2.6.2 Graphs (ggplot2)
2.6.2.1 Time of Day Plot
To better understand patterns in the data, we visualize shooting counts by time of day using a bar chart.
shooting_time<- shooting_clean %>%
group_by(time_of_day,boro) %>%
summarize(total=n())`summarise()` has grouped output by 'time_of_day'. You can override using the
`.groups` argument.
ggplot(shooting_time, aes(x = time_of_day, y = total, fill = time_of_day)) +
geom_col() +
labs(title = "Time of Shootings in NYC",
x = "Time of Day", y = "Number of Shootings",fill="Time of Day") +
theme_minimal(base_size = 12) +
theme(plot.title = element_text(size = 17, family = "Georgia", face = "bold"),
axis.title.x = element_text(size = 12, family = "Georgia"),
axis.title.y = element_text(size = 12, family = "Georgia"))
Interpretation:
We group shootings by time of day and borough, count the number of incidents, and create a bar chart showing total shootings by time of day. The fewest shooting incidents occur during the Afternoon.
2.6.2.2 Sex of Perpetrator Plot
Next, we visualize the number of shooting incidents by perpetrator sex across boroughs using a faceted bar chart.
shooting_clean_perp_sex<- shooting_clean_sex %>%
group_by(perp_sex,boro) %>%
summarize(total=n())`summarise()` has grouped output by 'perp_sex'. You can override using the
`.groups` argument.
shooting_clean_perp_sex <- shooting_clean_perp_sex %>%
mutate(
perp_sex = factor(perp_sex, levels = c("F","M"),
labels = c("Female","Male")))
ggplot(shooting_clean_perp_sex, aes(x = perp_sex, y = total, fill = perp_sex)) +
geom_col() +
facet_wrap(~ boro) +
labs(
title = "Shootings by Sex of Perpetrator (Faceted by Borough)",
x = "Perpetrator Sex", y = "Number of Shootings", fill = "Perpetrator Sex"
) +
theme_minimal(base_size = 12) +
theme(
plot.title = element_text(size = 17, family = "sans", face = "bold"),
axis.title.x = element_text(size = 12, family = "sans"),
axis.title.y = element_text(size = 12, family = "sans")
)
Interpretation:
We group the data by perpetrator sex and borough, count incidents, and recode sex labels to ‘Female’ and ‘Male.’ We then plot a faceted bar chart showing shootings by perpetrator sex for each borough.

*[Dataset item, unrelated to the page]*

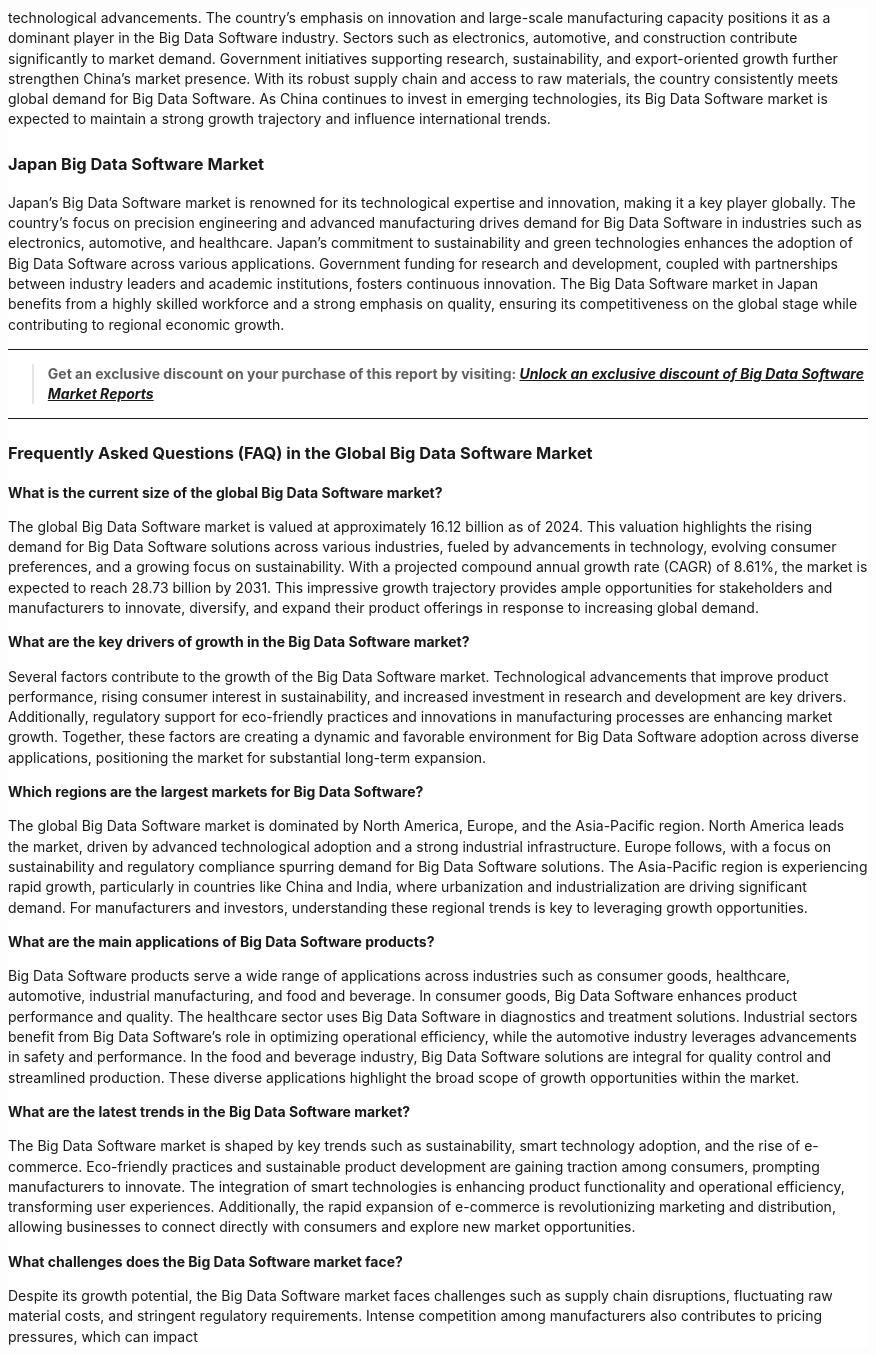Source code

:technological advancements. The country&rsquo;s emphasis on innovation and large-scale manufacturing capacity positions it as a dominant player in the Big Data Software industry. Sectors such as electronics, automotive, and construction contribute significantly to market demand. Government initiatives supporting research, sustainability, and export-oriented growth further strengthen China&rsquo;s market presence. With its robust supply chain and access to raw materials, the country consistently meets global demand for Big Data Software. As China continues to invest in emerging technologies, its Big Data Software market is expected to maintain a strong growth trajectory and influence international trends.</p><h3>Japan Big Data Software Market</h3><p>Japan&rsquo;s Big Data Software market is renowned for its technological expertise and innovation, making it a key player globally. The country&rsquo;s focus on precision engineering and advanced manufacturing drives demand for Big Data Software in industries such as electronics, automotive, and healthcare. Japan&rsquo;s commitment to sustainability and green technologies enhances the adoption of Big Data Software across various applications. Government funding for research and development, coupled with partnerships between industry leaders and academic institutions, fosters continuous innovation. The Big Data Software market in Japan benefits from a highly skilled workforce and a strong emphasis on quality, ensuring its competitiveness on the global stage while contributing to regional economic growth.</p><hr /><blockquote><p><strong>Get an exclusive discount on your purchase of this report by visiting: <em><a href="://marketresearchpulse.com/ask-for-discount/111960?utm_source=Github&amp;utm_medium=019">Unlock an exclusive discount of Big Data Software Market Reports</a></em>&nbsp;</strong></p></blockquote><hr /><h3>Frequently Asked Questions (FAQ) in the Global Big Data Software Market</h3><p><strong>What is the current size of the global Big Data Software market?</strong></p><p>The global Big Data Software market is valued at approximately 16.12 billion as of 2024. This valuation highlights the rising demand for Big Data Software solutions across various industries, fueled by advancements in technology, evolving consumer preferences, and a growing focus on sustainability. With a projected compound annual growth rate (CAGR) of 8.61%, the market is expected to reach 28.73 billion by 2031. This impressive growth trajectory provides ample opportunities for stakeholders and manufacturers to innovate, diversify, and expand their product offerings in response to increasing global demand.</p><p><strong>What are the key drivers of growth in the Big Data Software market?</strong></p><p>Several factors contribute to the growth of the Big Data Software market. Technological advancements that improve product performance, rising consumer interest in sustainability, and increased investment in research and development are key drivers. Additionally, regulatory support for eco-friendly practices and innovations in manufacturing processes are enhancing market growth. Together, these factors are creating a dynamic and favorable environment for Big Data Software adoption across diverse applications, positioning the market for substantial long-term expansion.</p><p><strong>Which regions are the largest markets for Big Data Software?</strong></p><p>The global Big Data Software market is dominated by North America, Europe, and the Asia-Pacific region. North America leads the market, driven by advanced technological adoption and a strong industrial infrastructure. Europe follows, with a focus on sustainability and regulatory compliance spurring demand for Big Data Software solutions. The Asia-Pacific region is experiencing rapid growth, particularly in countries like China and India, where urbanization and industrialization are driving significant demand. For manufacturers and investors, understanding these regional trends is key to leveraging growth opportunities.</p><p><strong>What are the main applications of Big Data Software products?</strong></p><p>Big Data Software products serve a wide range of applications across industries such as consumer goods, healthcare, automotive, industrial manufacturing, and food and beverage. In consumer goods, Big Data Software enhances product performance and quality. The healthcare sector uses Big Data Software in diagnostics and treatment solutions. Industrial sectors benefit from Big Data Software&rsquo;s role in optimizing operational efficiency, while the automotive industry leverages advancements in safety and performance. In the food and beverage industry, Big Data Software solutions are integral for quality control and streamlined production. These diverse applications highlight the broad scope of growth opportunities within the market.</p><p><strong>What are the latest trends in the Big Data Software market?</strong></p><p>The Big Data Software market is shaped by key trends such as sustainability, smart technology adoption, and the rise of e-commerce. Eco-friendly practices and sustainable product development are gaining traction among consumers, prompting manufacturers to innovate. The integration of smart technologies is enhancing product functionality and operational efficiency, transforming user experiences. Additionally, the rapid expansion of e-commerce is revolutionizing marketing and distribution, allowing businesses to connect directly with consumers and explore new market opportunities.</p><p><strong>What challenges does the Big Data Software market face?</strong></p><p>Despite its growth potential, the Big Data Software market faces challenges such as supply chain disruptions, fluctuating raw material costs, and stringent regulatory requirements. Intense competition among manufacturers also contributes to pricing pressures, which can impact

The borough with the fewest shootings is STATEN ISLAND (624 incidents).
2.7 Reflection
Learning how to create an R Markdown document will be very helpful when I begin working with my thesis dataset. It allows me to keep my code and explanations organized in a clear, step-by-step workflow, making it easy to see how each part of the analysis was carried out. When I return to the project later, the document serves as a built-in guide that helps me understand my previous decisions and continue the work without confusion. This structure also supports reproducibility and makes it easy to share my workflow with others.